Ihre Pläne für die DocMorris-Apotheke will Friedrich nicht verraten. Auch bei DocMorris in den Niederlanden will Strategie-Chef Max Müller die Zukunft des Standortes nicht kommentieren. Dass die Versandapotheke das Weiterführen der Marke im Vor-Ort-Geschäft billigt, hatten viele nicht erwartet. Die allermeisten hatten umgeflaggt, auch um einen Streit mit den Niederländern zu vermeiden, bei denen die Markenrechte jetzt exklusiv liegen. Stephanie Meller etwa hatte überlegt, ihre DocMorris-Apotheke „DocMeller“ zu nennen, wählte letztlich aber City-Apotheke. „Ein Patentanwalt hat mir wegen eines möglichen Rechtsstreits abgeraten, da der Name zu nah am Original liegt“, sagt sie.

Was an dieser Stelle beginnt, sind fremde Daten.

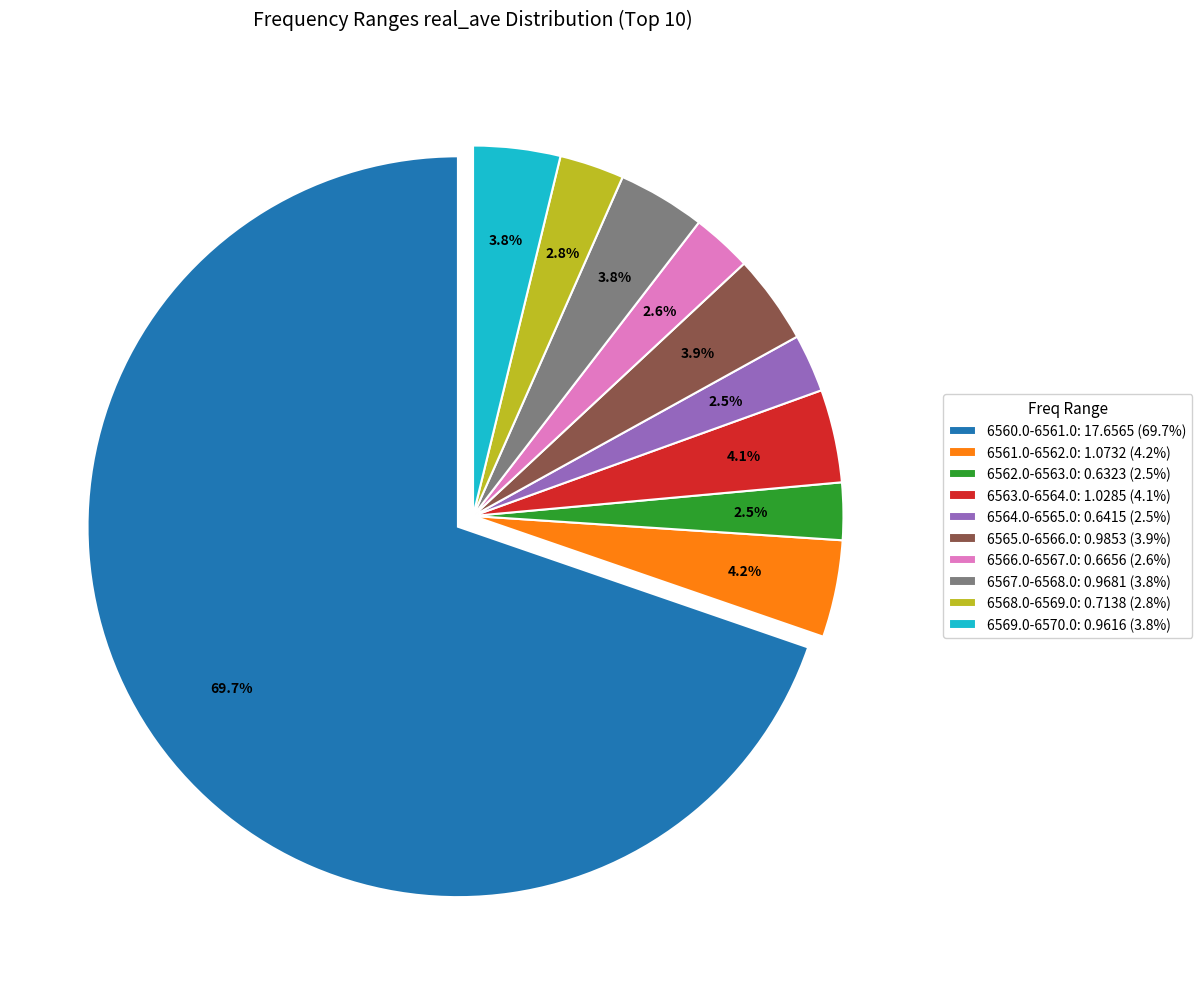

Between 6563.0-6564.0: 1.0285 (4.1%) and 6560.0-6561.0: 17.6565 (69.7%), which is larger?

6560.0-6561.0: 17.6565 (69.7%)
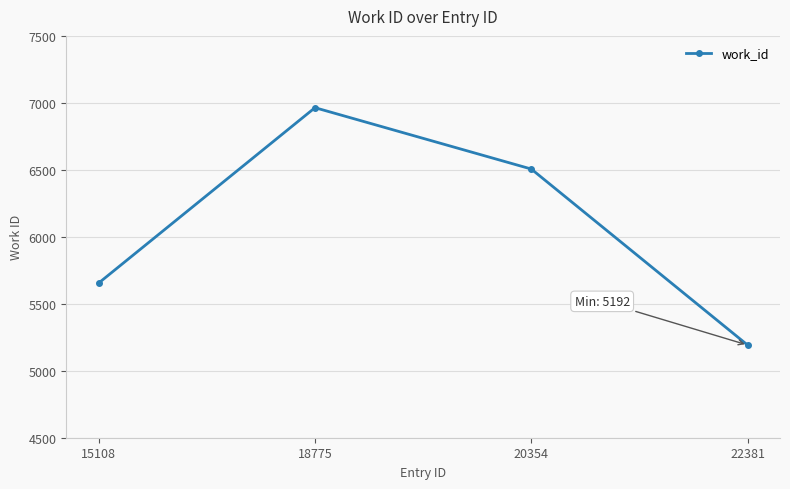

Does the chart have visible grid lines?

Yes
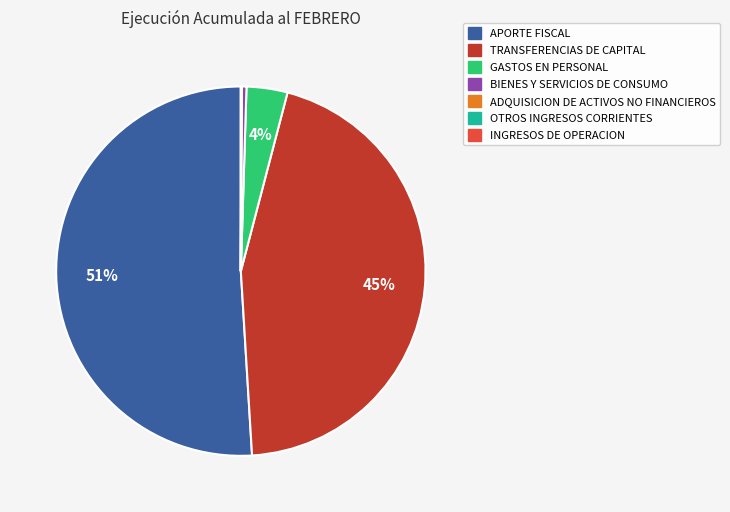

To the nearest percent, what is the average slice percentage?

14%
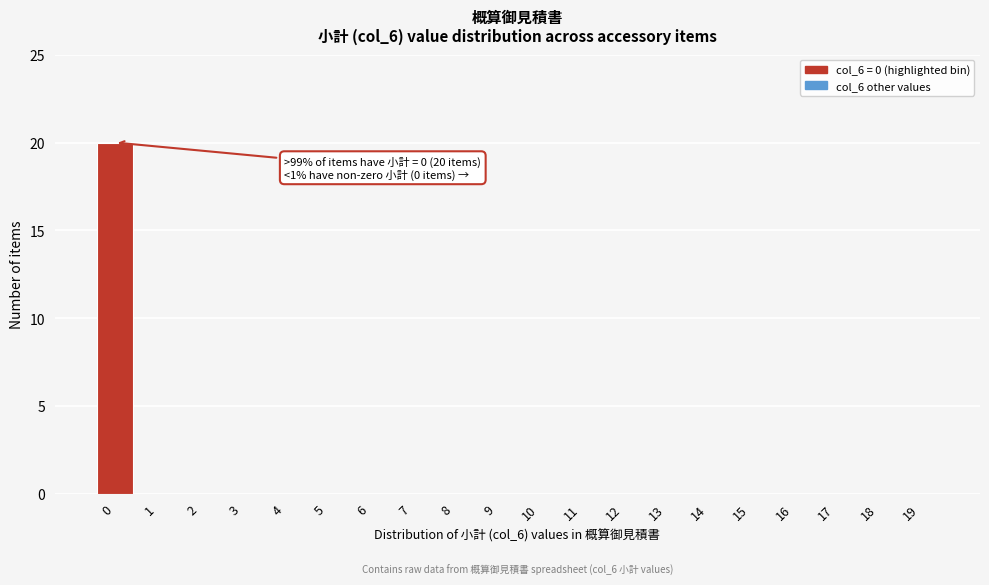

Reading right to left, what are all the values shown in this chart?

19=0	18=0	17=0	16=0	15=0	14=0	13=0	12=0	11=0	10=0	9=0	8=0	7=0	6=0	5=0	4=0	3=0	2=0	1=0	0=20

Viele Franchise-Partner waren gern DocMorris-Apotheker und hatten Spaß mit dem grünen Kreuz. Umfirmiert haben die meisten Apotheker letztlich doch. Der Berliner Pharmazeut Christoph Neumann etwa öffnete vor sieben Jahren seine erste DocMorris-Apotheke in der Hauptstadt, eine zweite folgte. „Die Zeit hat Spaß gemacht und war zu Beginn innovativ“, sagt er.
Die neuen Ideen aus Stuttgart, der ungewöhnliche Markenauftritt sowie die Preisoffensive seien von der Kundschaft anfangs interessiert aufgenommen worden, so Neumann. „Ich musste nicht viel Werbung machen.“ Vor zwei Jahren entschied er sich dennoch für einen Namenswechsel – behielt jedoch wie andere ehemalige Franchise-Partner einen Teil des Namens bei. Neumann wechselte zu DocKöpenick-Apotheke. „Ich fand den Namen passend.“ Die Kunden nähmen die Änderung jedoch nicht wahr. Das liegt wohl auch daran, dass der Inhaber an der Farbgestaltung festgehalten hat. Die zweite DocMorris-Apotheke trägt heute den Namen Gesund leben.